[SUPPLIED DATA Boundary: Start]

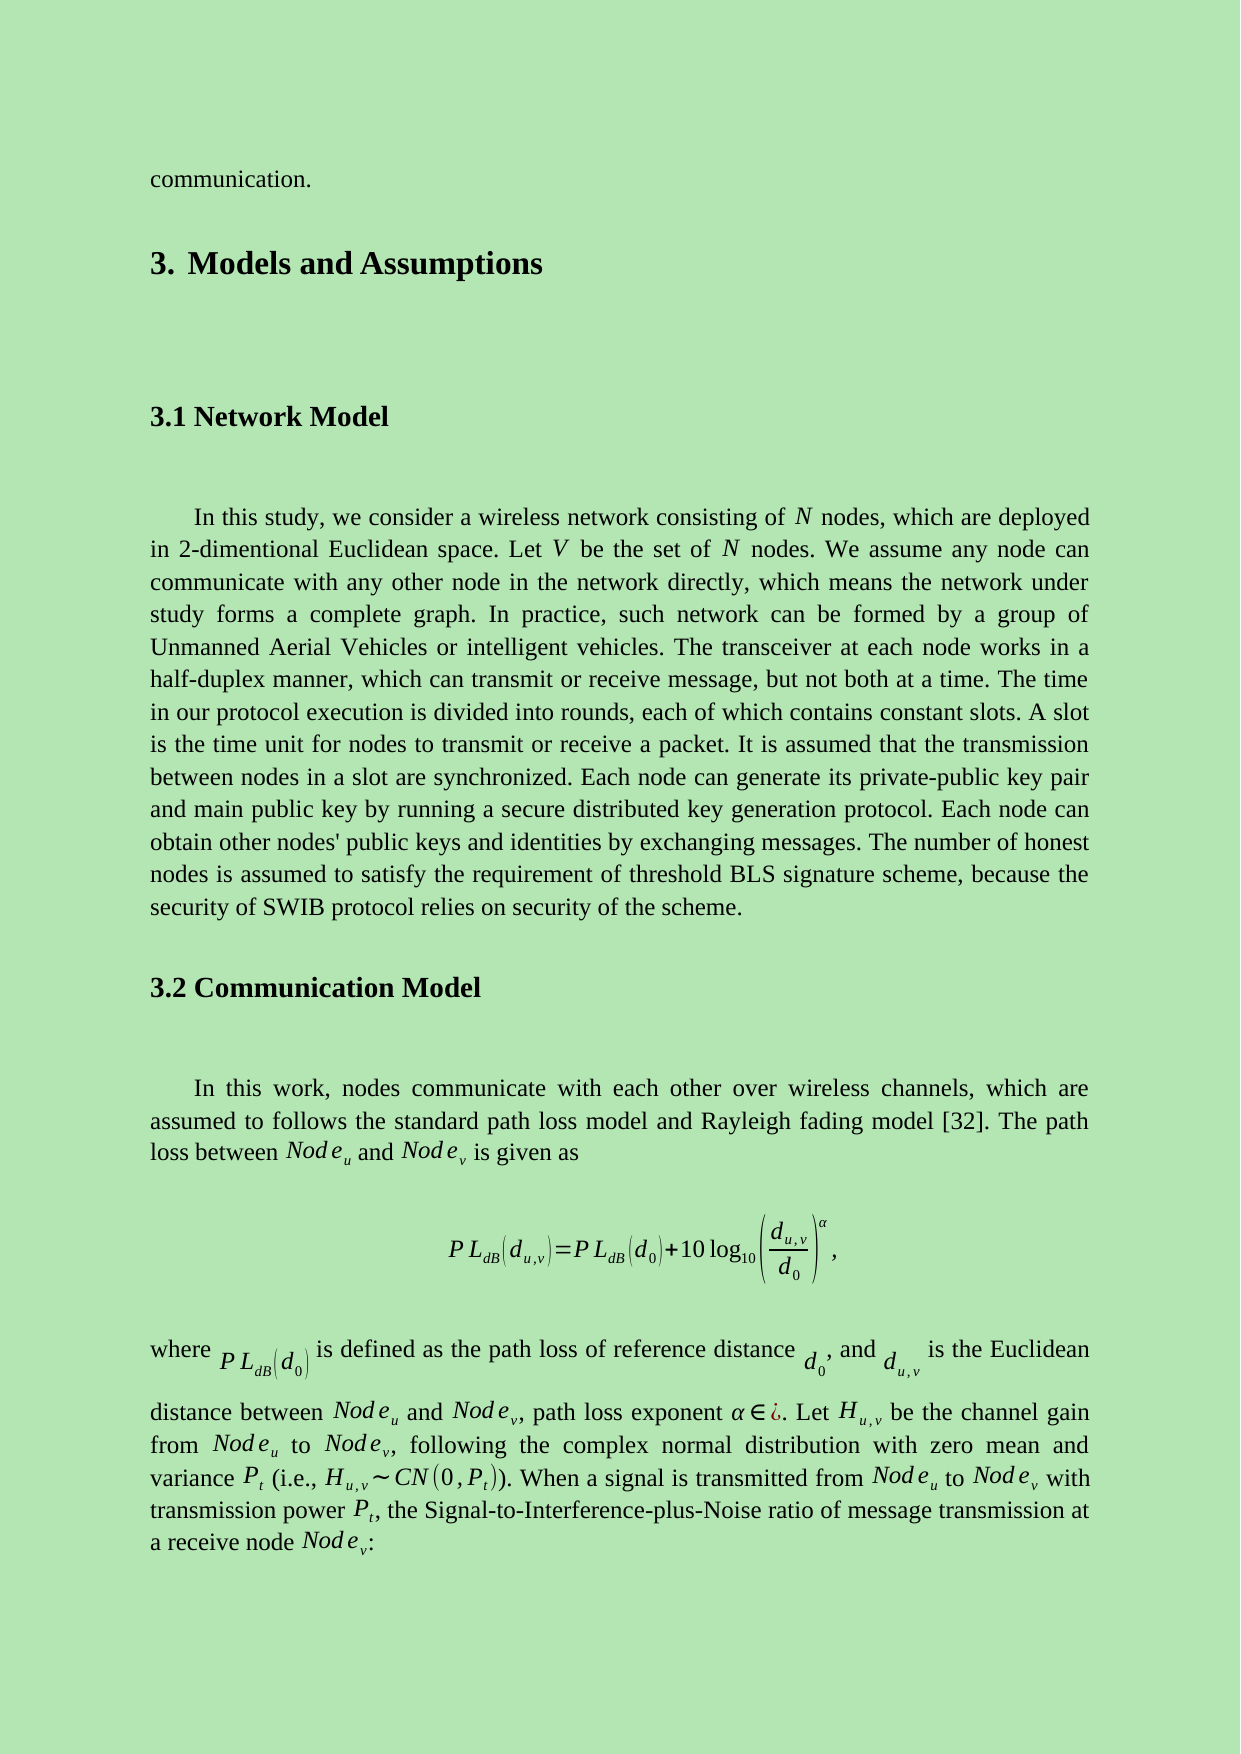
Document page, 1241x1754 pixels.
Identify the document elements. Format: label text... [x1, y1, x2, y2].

text In this work, nodes communicate with each other over wireless channels, which are assumed to follows the standard path loss model and Rayleigh fading model [32]. The path loss between and is given as [150, 1071, 1090, 1169]
subtitle 3.2 Communication Model [150, 955, 1090, 1020]
text In this study, we consider a wireless network consisting of nodes, which are deployed in 2-dimentional Euclidean space. Let be the set of nodes. We assume any node can communicate with any other node in the network directly, which means the network under study forms a complete graph. In practice, such network can be formed by a group of Unmanned Aerial Vehicles or intelligent vehicles. The transceiver at each node works in a half-duplex manner, which can transmit or receive message, but not both at a time. The time in our protocol execution is divided into rounds, each of which contains constant slots. A slot is the time unit for nodes to transmit or receive a packet. It is assumed that the transmission between nodes in a slot are synchronized. Each node can generate its private-public key pair and main public key by running a secure distributed key generation protocol. Each node can obtain other nodes' public keys and identities by exchanging messages. The number of honest nodes is assumed to satisfy the requirement of threshold BLS signature scheme, because the security of SWIB protocol relies on security of the scheme. [150, 500, 1090, 922]
subtitle Models and Assumptions [150, 230, 1090, 295]
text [150, 162, 1090, 194]
text where is defined as the path loss of reference distance , and is the Euclidean distance between and , path loss exponent . Let be the channel gain from to , following the complex normal distribution with zero mean and variance (i.e., ). When a signal is transmitted from to with transmission power , the Signal-to-Interference-plus-Noise ratio of message transmission at a receive node : [150, 1331, 1090, 1559]
subtitle 3.1 Network Model [150, 383, 1090, 448]
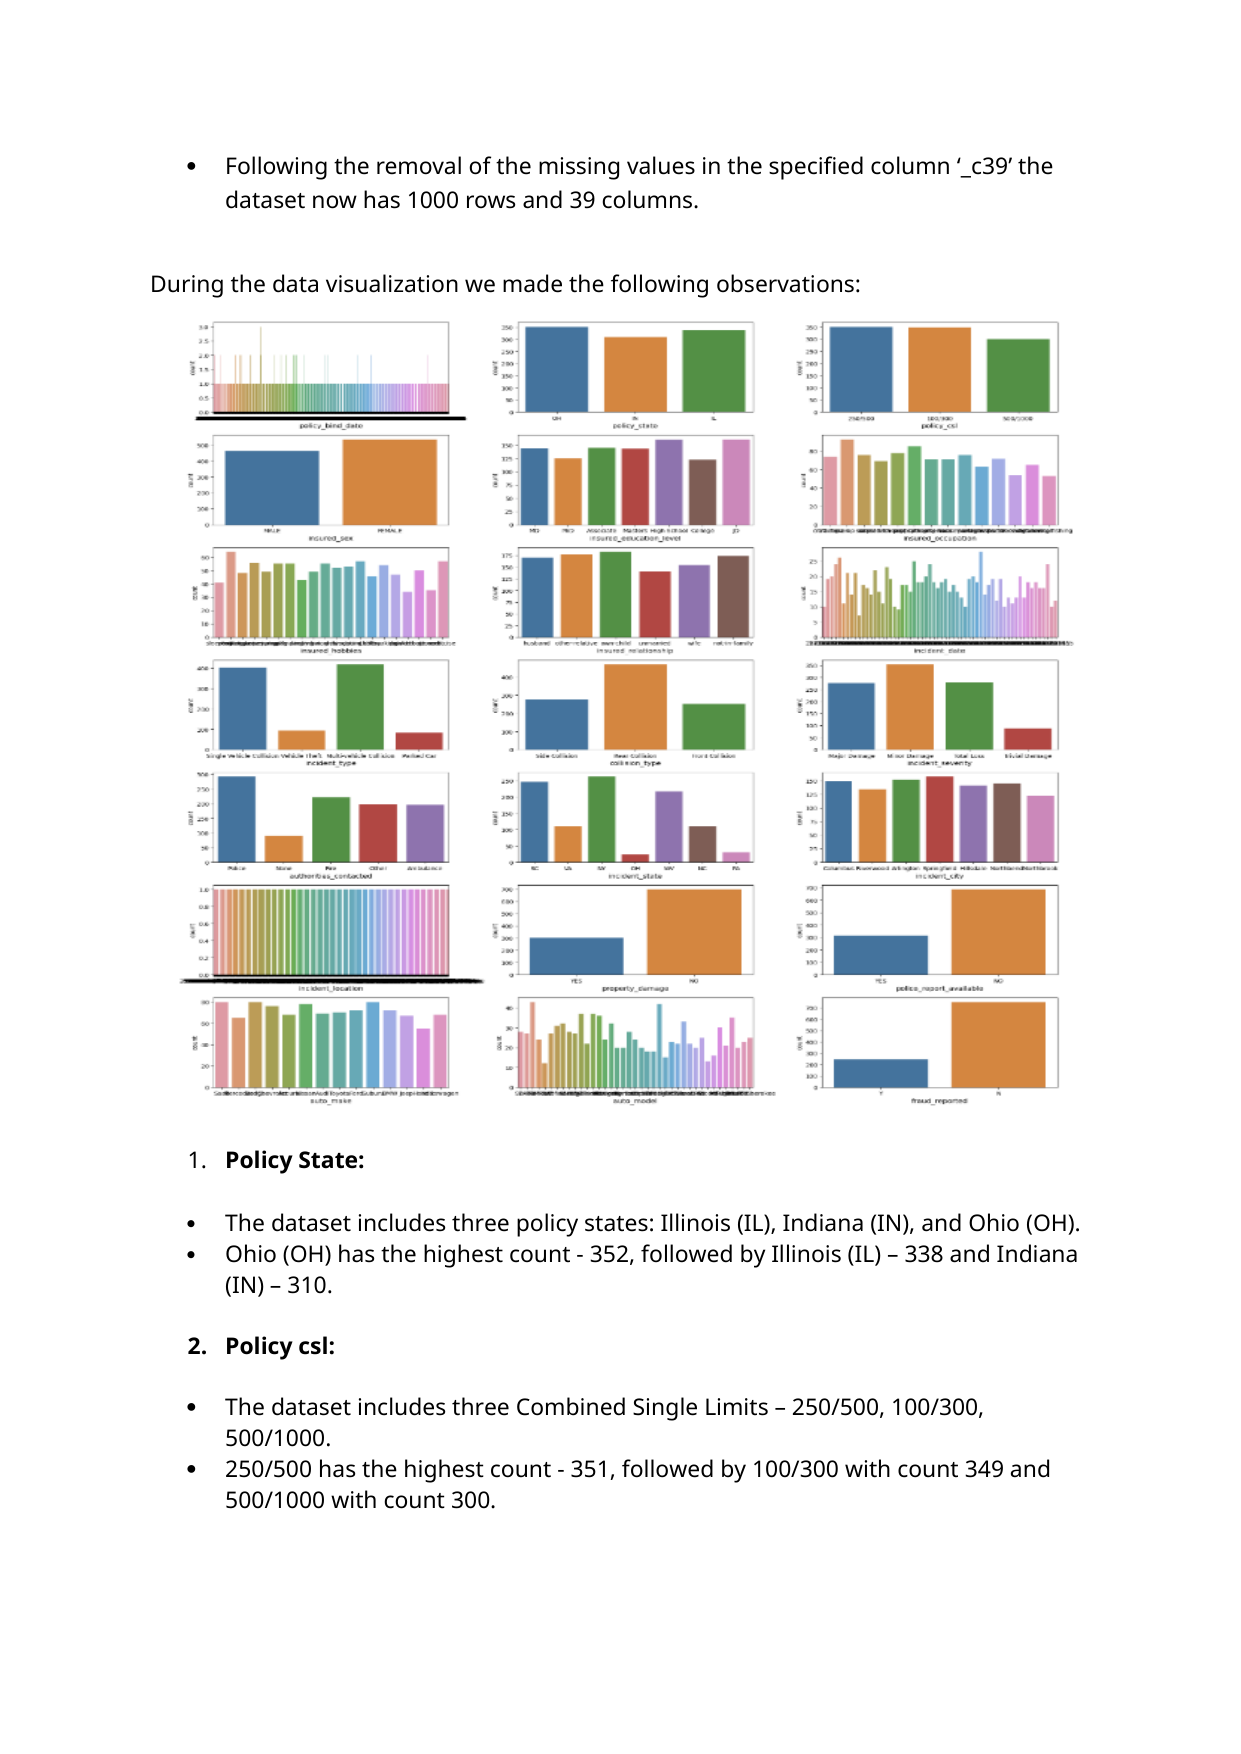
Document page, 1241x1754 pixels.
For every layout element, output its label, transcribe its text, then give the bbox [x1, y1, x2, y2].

list The dataset includes three policy states: Illinois (IL), Indiana (IN), and Ohio (OH). [187, 1207, 1090, 1238]
picture [150, 318, 1089, 1125]
list Policy State: [187, 1144, 1090, 1175]
text During the data visualization we made the following observations: [150, 268, 1090, 299]
list Following the removal of the missing values in the specified column ‘_c39’ the dataset now has 1000 rows and 39 columns. [187, 150, 1090, 215]
list 250/500 has the highest count - 351, followed by 100/300 with count 349 and 500/1000 with count 300. [187, 1453, 1090, 1516]
list The dataset includes three Combined Single Limits – 250/500, 100/300, 500/1000. [187, 1391, 1090, 1453]
list Ohio (OH) has the highest count - 352, followed by Illinois (IL) – 338 and Indiana (IN) – 310. [187, 1238, 1090, 1300]
list Policy csl: [187, 1329, 1090, 1361]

[SUPPLIED DATA Boundary: End]

> [THE TASK] Each line of the entries above that contains "followed" must be copied into the answer.

> [SOLUTION TO THE PROBLEM]
list 250/500 has the highest count - 351, followed by 100/300 with count 349 and 500/1000 with count 300. [187, 1453, 1090, 1516]
list Ohio (OH) has the highest count - 352, followed by Illinois (IL) – 338 and Indiana (IN) – 310. [187, 1238, 1090, 1300]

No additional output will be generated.